Activision Blizzard (ATVI) shares gained 2.6% yesterday, posting their fourth straight day of gains on investor hopes that the company’s second quarter results will smash analysts’ expectations.
Gaming shares have received a tailwind ever since the pandemic confined people within their homes, prompting gamers to spend even more time playing the firm’s popular video games, including Call of Duty and Warcraft .
Activision’s first quarter was fairly positive for the company as even though revenues slumped 2%, net income surged by 13% to $550 million – or $0.51 per share – as a result of higher gross profit margins.
Traders are expecting to see a continuation of this trend of improving margins and higher profitability during this second quarter, even though expectations have reached a higher pitch now that the company is expected to reap sizeable profits due to the pandemic lockdowns.
How is the stock trading before tonight’s earnings report?
Activision Blizzard shares managed to break through their October 2018 all-time high of $83 per share yesterday ahead of the announcement, which is a signal of how optimistic investors are about the results the company is about to unveil.
As of yesterday, the relative strength indicator (RSI) – a short-term technical indicator of price momentum – was on the cusp of overbought territory with a 69 reading (70 and above is an overbought signal). The RSI could end higher still on today’s stock trading activity, after ATVI opened the session with a 1% gain, and is currently priced at $85.

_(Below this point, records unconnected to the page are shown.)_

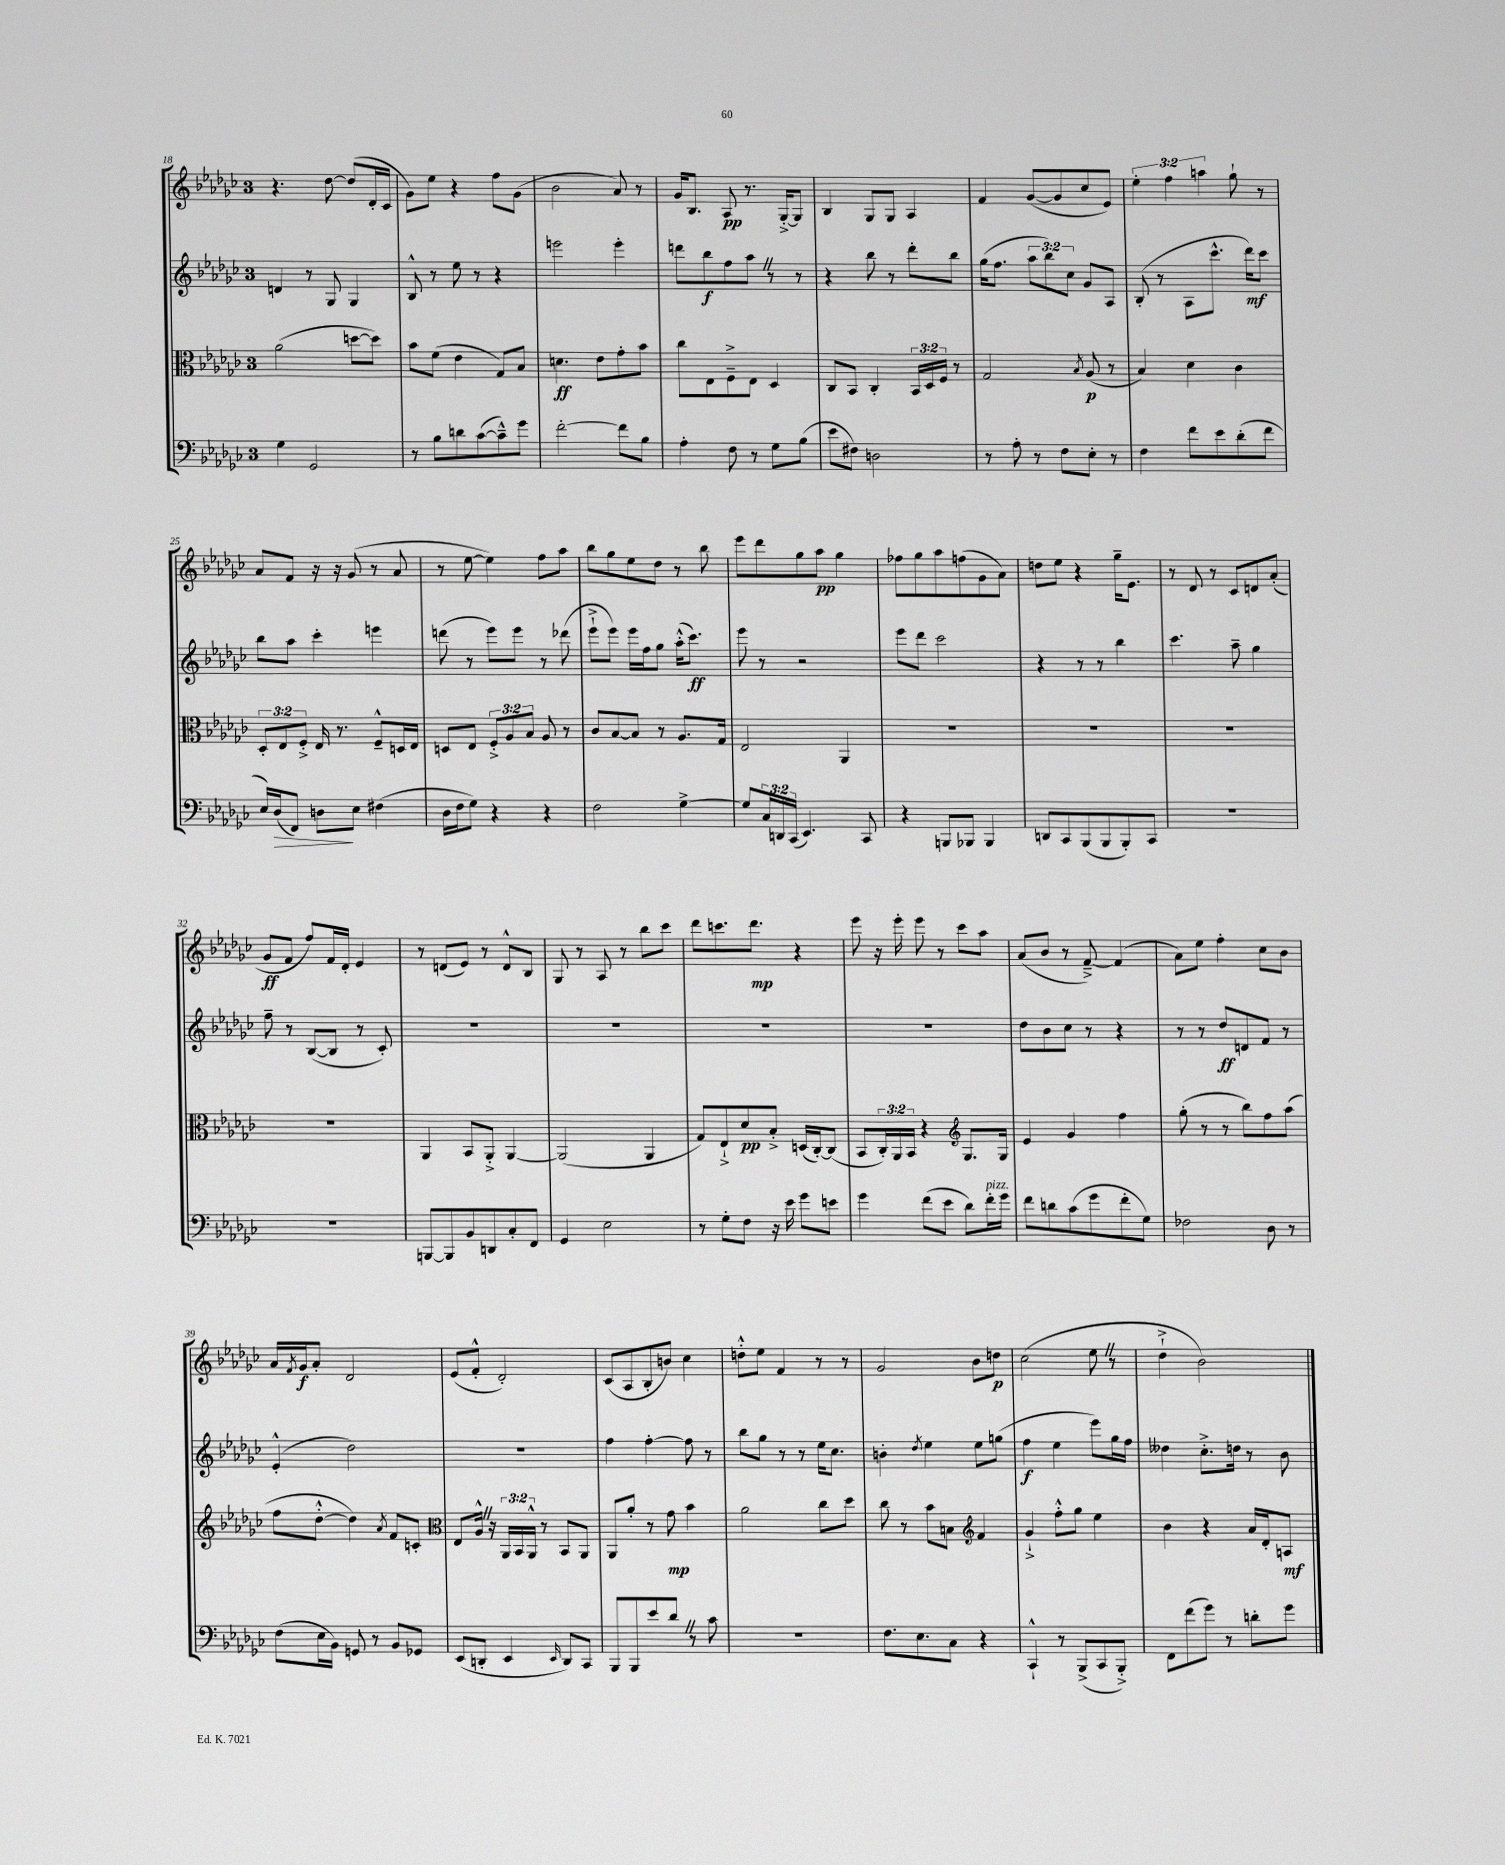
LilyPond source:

<<
\new StaffGroup <<
\new Staff = "s0" {
    \clef treble \key ges \major \once \override Staff.TimeSignature.style = #'single-digit \time 3/4 \override Staff.TupletNumber.text = #tuplet-number::calc-fraction-text
    r4. des''8~ des''8( des'16-. ces'16 |
    ges'8) ees''8 r4 f''8 ges'8( |
    bes'2 aes'8) r8 |
    ges'16 bes8. aes8\pp r8. ges16~-.-> ges8 |
    bes4 ges8 ges8 aes4 |
    f'4 ges'8~( ges'8 ces''8 ees'8) |
    \tuplet 3/2 { ees''4-. f''4 a''4 } ges''8-! r8 |
    aes'8 f'8 r16 r16 ges'8( r8 aes'8 |
    r8 ees''8~ ees''4) f''8 aes''8 |
    bes''8 ges''8 ees''8 des''8 r8 bes''8 |
    ees'''8 des'''8 ges''8 aes''8\pp ges''4 |
    fes''8 ges''8 aes''8 f''8( ges'8 aes'8) |
    d''8 ees''8 r4 ges''16-- ees'8. |
    r8 des'8 r8 ces'8 d'8 aes'8-.( |
    ges'8\ff f'8 f''8) f'16 des'16-. ees'4 |
    r8 d'8( ees'8) r8 d'8-^ bes8 |
    ges8 r8 aes8 r8 bes''8 ces'''8 |
    des'''8 c'''8. des'''8.\mp r4 |
    ees'''8 r16 ees'''16-. ees'''8 r8 ces'''8 aes''8 |
    aes'8( bes'8 r8 f'8~--->) f'4( |
    aes'8) ees''8 f''4-. ces''8 bes'8 |
    aes'16 \acciaccatura { f'8 } ges'16\f aes'8-. des'2 |
    ees'8( f'8-.-^ des'2-.) |
    ces'8( aes8 bes8-. b'8) ces''4 |
    d''8-.-^ ees''8 f'4 r8 r8 |
    ges'2 bes'8 d''8\p |
    ces''2( ees''8 \once \override BreathingSign.text = \markup { \musicglyph "scripts.caesura.straight" } \breathe r8 |
    des''4-!-> bes'2) \bar "|." |
}
\new Staff = "s1" {
    \clef treble \key ges \major \once \override Staff.TimeSignature.style = #'single-digit \time 3/4 \override Staff.TupletNumber.text = #tuplet-number::calc-fraction-text
    d'4 r8 ges8 ges4 |
    bes8-^ r8 ees''8 r8 r4 |
    e'''2 e'''4-. |
    d'''8 bes''8\f f''8 aes''8 \once \override BreathingSign.text = \markup { \musicglyph "scripts.caesura.straight" } \breathe r8 r8 |
    r4 bes''8 r8 des'''8-. bes''8 |
    ges''16( f''8. \tuplet 3/2 { aes''8 bes''8) ces''8 } ges'8 aes8 |
    bes8-.( r8 aes8 ces'''8.-^ des'''16\mf) ces'''8 |
    bes''8 aes''8 ces'''4-. e'''4 |
    d'''8( r8 ees'''8) ees'''8 r8 des'''8( |
    ees'''8-!-> ees'''8) ees'''16 f''16 ges''8 aes''16-.-^( ces'''8.\ff) |
    ees'''8 r8 r2 |
    ees'''8 des'''8 ces'''2 |
    r4 r8 r8 bes''4 |
    ces'''4. aes''8-- ges''4 |
    f''8-- r8 bes8~( bes8 r8 ces'8-.) |
    R2. |
    R2. |
    R2. |
    R2. |
    des''8 bes'8 ces''8 r8 r4 |
    r8 r8 des''8\ff d'8 f'8 r8 |
    ees'4-.-^( des''2) |
    R2. |
    f''4 f''4~-. f''8 r8 |
    bes''8 ges''8 r8 r8 ees''16 ces''8. |
    b'4-. \acciaccatura { des''8 } ees''4 ees''8 g''8( |
    f''4\f ees''4 ees'''8) ges''16 f''16 |
    deses''4 ces''8.-.-> d''16 r8 bes'8 \bar "|." |
}
\new Staff = "s2" {
    \clef alto \key ges \major \once \override Staff.TimeSignature.style = #'single-digit \time 3/4 \override Staff.TupletNumber.text = #tuplet-number::calc-fraction-text
    aes'2( d''8~ d''8) |
    bes'8 f'8( ees'4 ges8) bes8 |
    d'4.\ff ees'8 ges'8-. bes'8 |
    ces''8 ees8 f8---> ees8 des4 |
    ces8 bes,8 ces4-. \tuplet 3/2 { bes,16 des16 f16 } r8 |
    ges2 \acciaccatura { bes8 } aes8\p( r8 |
    bes4) des'4 ces'4 |
    \tuplet 3/2 { des8-. ees8 f8-.-> } ees16 r8. f8---^ d16 ees16 |
    d8 ees8 \tuplet 3/2 { f8-.-> aes8 bes8 } aes8 r8 |
    ces'8 bes8~ bes8 r8 aes8. ges16 |
    ees2 aes,4 |
    R2. |
    R2. |
    R2. |
    R2. |
    aes,4 bes,8 aes,8-.-> aes,4~ |
    aes,2( aes,4 |
    ges8) ees8-!-> des'8\pp bes8-.-> d16( ces16~-.) ces8( |
    bes,8 \tuplet 3/2 { ces16-.) aes,16 bes,16 } r4 \clef treble ges8. ges16 |
    ees'4 ges'4 f''4 |
    ges''8-.( r8 r8 bes''8) f''8 aes''8( |
    f''8 des''8~-.-^ des''4) \acciaccatura { aes'8 } f'8 c'8-. |
    \clef alto ees8 aes16-^ \once \override BreathingSign.text = \markup { \musicglyph "scripts.caesura.straight" } \breathe r16 \tuplet 3/2 { aes,16 bes,16 aes,16-^ } r8 bes,8 aes,8 |
    aes,8 aes'8-. r8 ges'8\mp bes'4 |
    aes'2 ces''8 des''8 |
    ces''8 r8 bes'8 b8 \clef treble f'4 |
    ges'4-!-> f''8-.-^ ges''8 ees''4 |
    bes'4 r4 aes'16 des'16-. a8\mf \bar "|." |
}
\new Staff = "s3" {
    \clef bass \key ges \major \once \override Staff.TimeSignature.style = #'single-digit \time 3/4 \override Staff.TupletNumber.text = #tuplet-number::calc-fraction-text
    ges4 ges,2 |
    r8 bes8 d'8 ces'8~( ces'8---^) ges'8 |
    f'2~-. f'8 bes8 |
    aes4-. f8 r8 ges8 bes8( |
    ees'8 fis8) d2 |
    r8 aes8-. r8 f8 ees8-. r8 |
    f4 f'8 ees'8 des'8-.( f'8 |
    ees16) des16\>( f,8) d8\! ees8 fis4( |
    des16 f16 ges8) r4 r4 |
    f2 ges4~-> |
    ges8 \tuplet 3/2 { ces16 d,16 ces,16( } ees,4.) ces,8 |
    r4 b,,8 bes,,8 bes,,4 |
    d,8 ces,8 bes,,8( bes,,8 bes,,8-.) ces,8 |
    R2. |
    R2. |
    b,,8~ b,,8 bes,8 d,8 ces8-. f,8 |
    ges,4 ees2 |
    r8 ges8-. f8 r16 ees'16 ges'8 e'8 |
    ges'4 f'8( ees'8 des'8) f'16-.^\markup { \italic "pizz." } ges'16 |
    f'8 d'8 ces'8( ges'8 f'8-. ges8) |
    fes2 des8 r8 |
    f8( ees16 bes,16) g,8 r8 bes,8 ges,8 |
    ees,8( d,8-. ees,4 \grace { ees,16 } d,8) ces,8 |
    bes,,8 bes,,8 ees'8 des'8 \once \override BreathingSign.text = \markup { \musicglyph "scripts.caesura.straight" } \breathe r8 ces'8 |
    R2. |
    f8. ees8. ces8 r4 |
    ces,4-!-^ r8 bes,,8->( ces,8 bes,,8-.->) |
    f,8 f'8( ges'8) r8 d'8-. ges'8 \bar "|." |
}
>>
>>
\layout { \context { \Score currentBarNumber = #18 } }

Investors considering buying the shares should bear in mind that the last time they reached an all-time high (in 2018) and were flashing an overbought signal, the share price fell heavily, almost into correction territory.
What’s next for Activision Blizzard (ATVI)?
Activision Blizzard has been seen by the market as a Covid-19 winner. However, once the pandemic situation takes a back seat and this surge in gaming activity slows, the company’s short-term prospects may diminish.
That said, valuation multiples are not that high at the moment, at least from a historical perspective, which could favour a push towards higher levels for the stock in the mid-term.
In the short-term, the performance of the company during this crucial second quarter will be of the utmost importance for the stability of its upward price trend.
If ATVI fails to perform in line with analyst forecasts, the stock could see a sizeable correction in the sessions following its earnings report, especially now that ATVI shares are trading 35% above their 200-day moving average (red line in chart above), which indicates a high degree of overextension. At this point, a reversion to the mean would entail a large drop rather than just a mild setback.
However, if the stock is to reverse its trend due to an underperforming quarter, the pullback may not go beyond the short-term 50-day moving average as there’s still enough positive momentum favouring ATV, given that the pandemic is far from over.